* [WHAT IS EXPECTED] The lines to reproduce run from the one containing "D’ARCADE POUR UN ÉVÉNEMENT" through the final line of the entries; write them out exactly and add nothing.

★ ★ ★ ★ ★ ★ ★

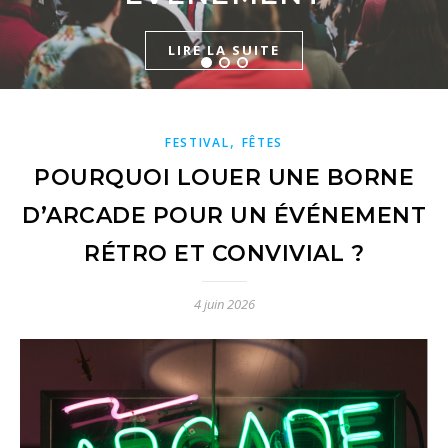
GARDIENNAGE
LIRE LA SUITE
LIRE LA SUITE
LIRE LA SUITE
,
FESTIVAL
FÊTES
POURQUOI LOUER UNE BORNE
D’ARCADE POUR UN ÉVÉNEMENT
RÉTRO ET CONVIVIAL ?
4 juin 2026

★ ★ ★ ★ ★ ★ ★

* [YOUR SOLUTION]
D’ARCADE POUR UN ÉVÉNEMENT
RÉTRO ET CONVIVIAL ?
4 juin 2026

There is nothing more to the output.